Too often during this winning streak, credit has been given to James, Wade and the rest of the Miami roster, and the credit is well-deserved. Yet to completely remove Erik Spoelstra from the winning equation is a disservice to the coach. After all, it was Spoelstra who recognized that in James, he had a unique talent that’s basically been unheard of in NBA history: a 6-foot-9, 285-pound monster who can run the point, rebound with other big men, and finish the fastbreak like a runaway freight train.
By switching to “position-less” basketball and not playing “traditional” big men, “Coach Spo” has been able to maximize James’ talents and subsequently James has gotten the best out of his teammates.
As impressive as this run has been for the Heat, the rest of the league didn’t really see them as unbeatable. Miami trailed at halftime in nine of those 27 games. They even trailed entering the fourth quarter in six of them.
Perhaps the most glaring examples of Miami’s ability to come back from a large deficit was when they trailed the rival Boston Celtics by 17 points in their match-up, or when they trailed James’ own former team in Cleveland by 27. Yet both times, the Heat found ways to prevail.
It took 28 points from Luol Deng, as well as 21 points and 17 rebounds from Carlos Boozer, to lift the undermanned Bulls to an emotional win over the Heat in the United Center.
Already without injured Derrick Rose, Chicago entered this contest without Rip Hamilton and All-Star center Joakim Noah to boot. To say that the Bulls were a heavy underdog heading into this match with the streaking defending champions would be an understatement, but Coach Tom Thibodeau’s gritty crew took the fight to Miami in more ways than one.
Playing with a physicality and aggression that the Heat has hardly encountered all season, Chicago relished the playoff atmosphere that was palpable in the United Center. After all, this was “the house that Jordan built,” and the Bulls would be damned if they didn’t have something to say about Miami encroaching on the 1996 team’s status as one of the best of all time.

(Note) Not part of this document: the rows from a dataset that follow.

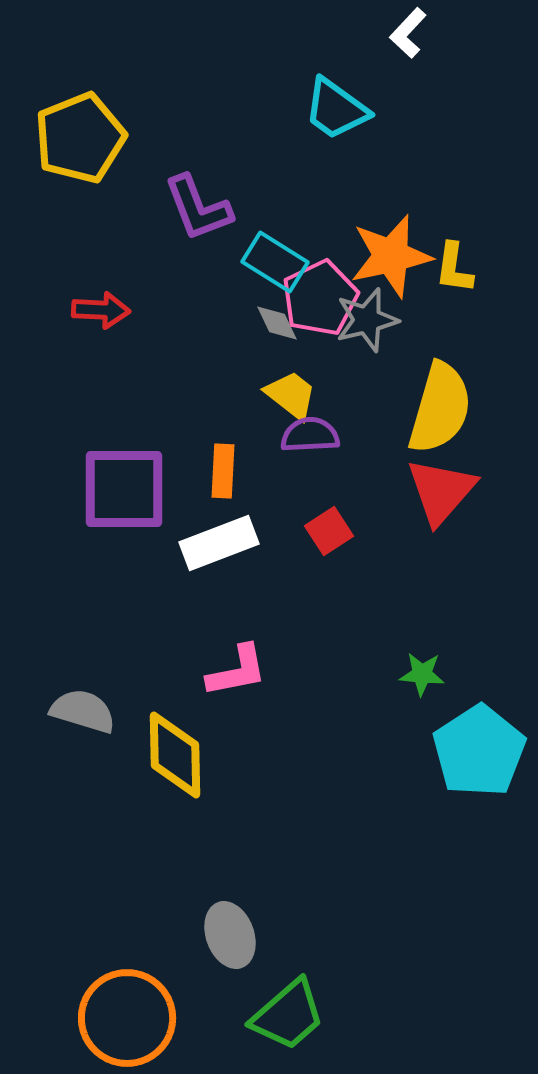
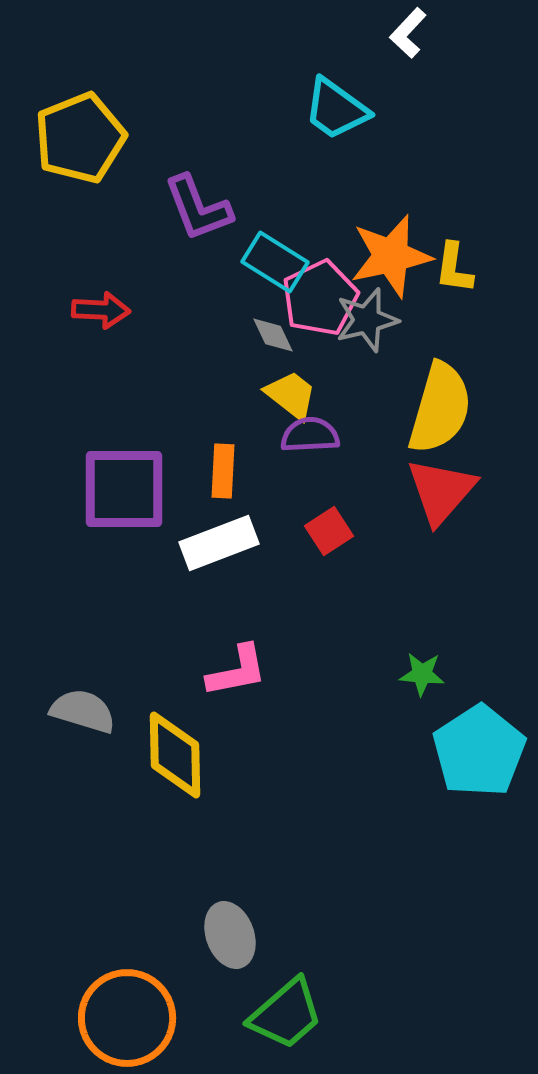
gray diamond: moved 4 px left, 12 px down
green trapezoid: moved 2 px left, 1 px up
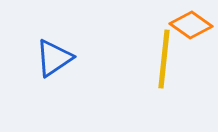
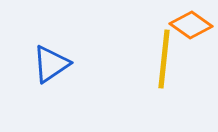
blue triangle: moved 3 px left, 6 px down
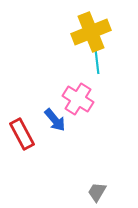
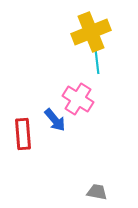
red rectangle: moved 1 px right; rotated 24 degrees clockwise
gray trapezoid: rotated 70 degrees clockwise
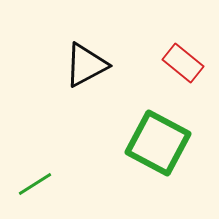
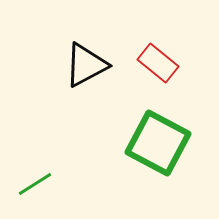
red rectangle: moved 25 px left
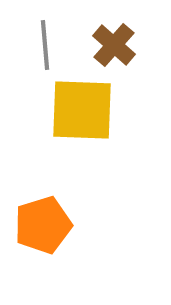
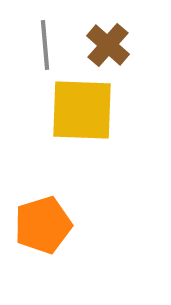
brown cross: moved 6 px left
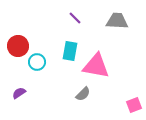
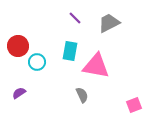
gray trapezoid: moved 8 px left, 2 px down; rotated 30 degrees counterclockwise
gray semicircle: moved 1 px left, 1 px down; rotated 70 degrees counterclockwise
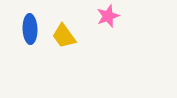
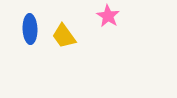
pink star: rotated 20 degrees counterclockwise
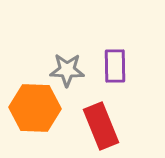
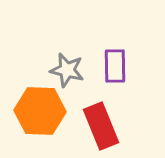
gray star: rotated 12 degrees clockwise
orange hexagon: moved 5 px right, 3 px down
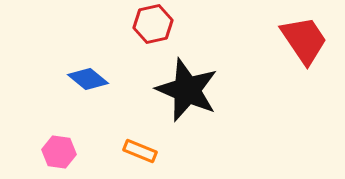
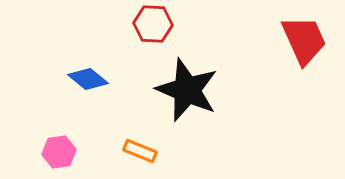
red hexagon: rotated 15 degrees clockwise
red trapezoid: rotated 10 degrees clockwise
pink hexagon: rotated 16 degrees counterclockwise
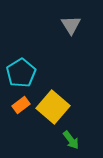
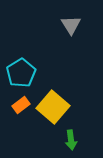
green arrow: rotated 30 degrees clockwise
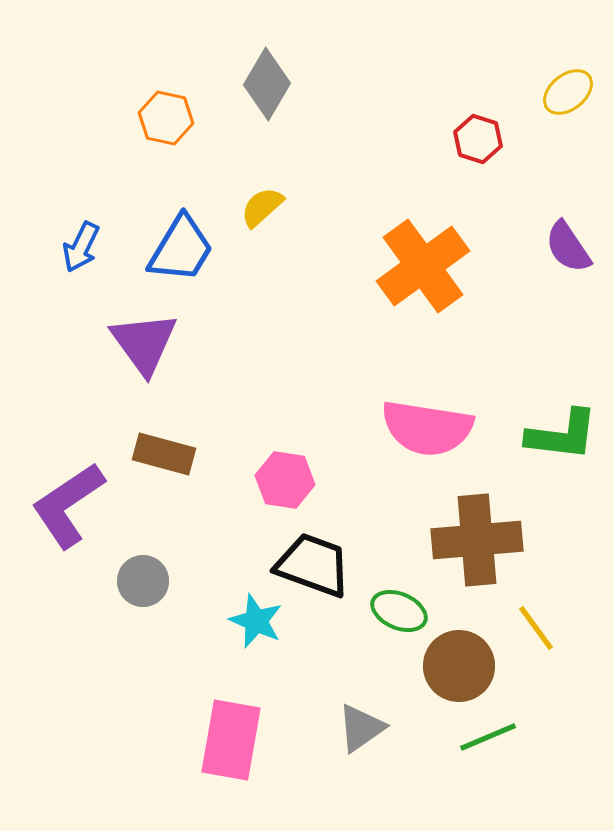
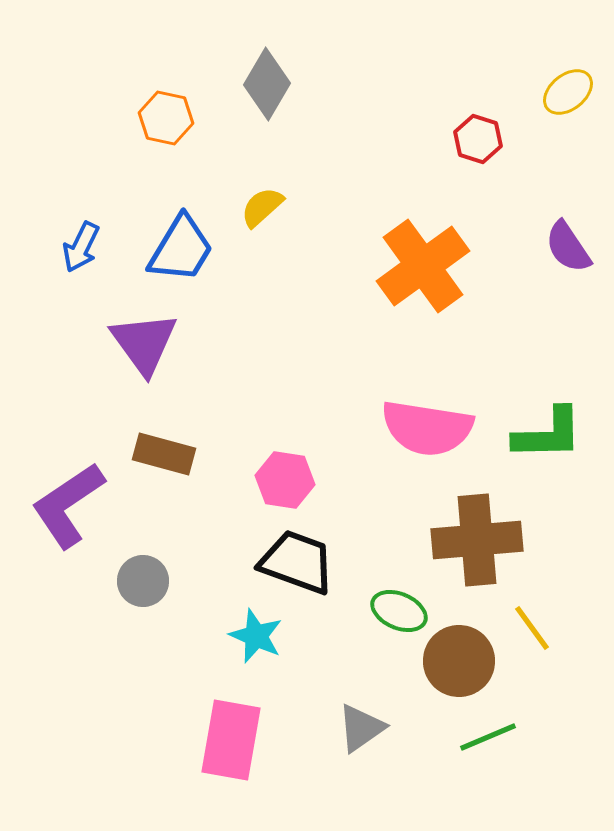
green L-shape: moved 14 px left, 1 px up; rotated 8 degrees counterclockwise
black trapezoid: moved 16 px left, 3 px up
cyan star: moved 15 px down
yellow line: moved 4 px left
brown circle: moved 5 px up
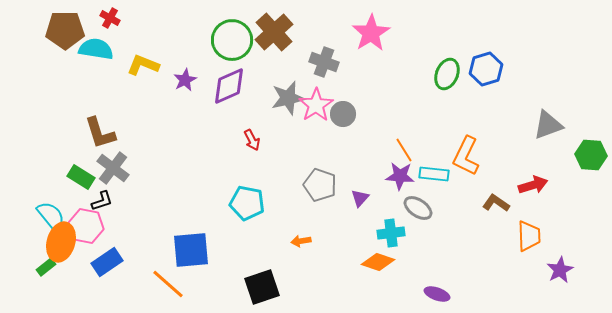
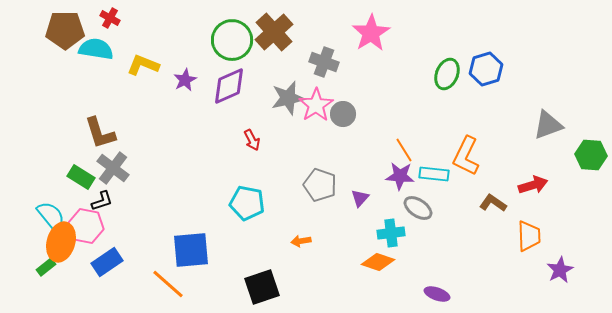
brown L-shape at (496, 203): moved 3 px left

Without the trio of Rose, Hamilton, and especially Noah, the Bulls weren’t able to pound the ball inside to exploit the one big weakness in the Heat’s game. Players as small as Kirk Hinrich and as large as Taj Gibson played James physically, and the reigning MVP surprisingly succumbed and was called for a flagrant foul on former Cavs teammate Carlos Boozer late in the game.
Even as the clock slowly ran down and the reality of the second-longest streak in NBA history neared its end, Spoelstra, James and the rest of the Miami organization took in the magnitude of what they had just accomplished in spite of the loss.
"We understand, probably more so later on in our careers, the significance of that. And then that was it," Spoelstra said. "We took that moment to acknowledge it, to acknowledge each other, that experience, but it was never about the streak. We have a bigger goal, but also right now, it's about 'Are we getting better?' "
This will all be water under the bridge, of course, if the Miami Heat don’t end up winning the NBA title this year.
That was the case when the Houston Rockets won an improbably 22 straight as even though Yao Ming was injured halfway through the streak, forcing Chuck Hayes, Carl Landry, and the fossil that was known as Dikembe Mutombo to carry the load in the paint. That unheralded Rockets crew is largely forgotten because, as was the case for every team featuring Tracy McGrady, they were swept out of the first round of the playoffs.
It is highly unlikely that Miami will suffer the same fate, but with the target on their backs shining even brighter than it ever has before, every single team in the league wants their shot at taking out the champions.
Shane Battier has had the unbelievably good fortune of being part of that Rockets 22-game streak, the recently concluded 27-game Heat streak, and an even lengthier 32-game win streak while playing for Duke University.
Yet at the end of the day, this team of black and red-clad players from Miami will be judged for one thing more than their streak: they’ll be judged on whether or not they can repeat as NBA Champions.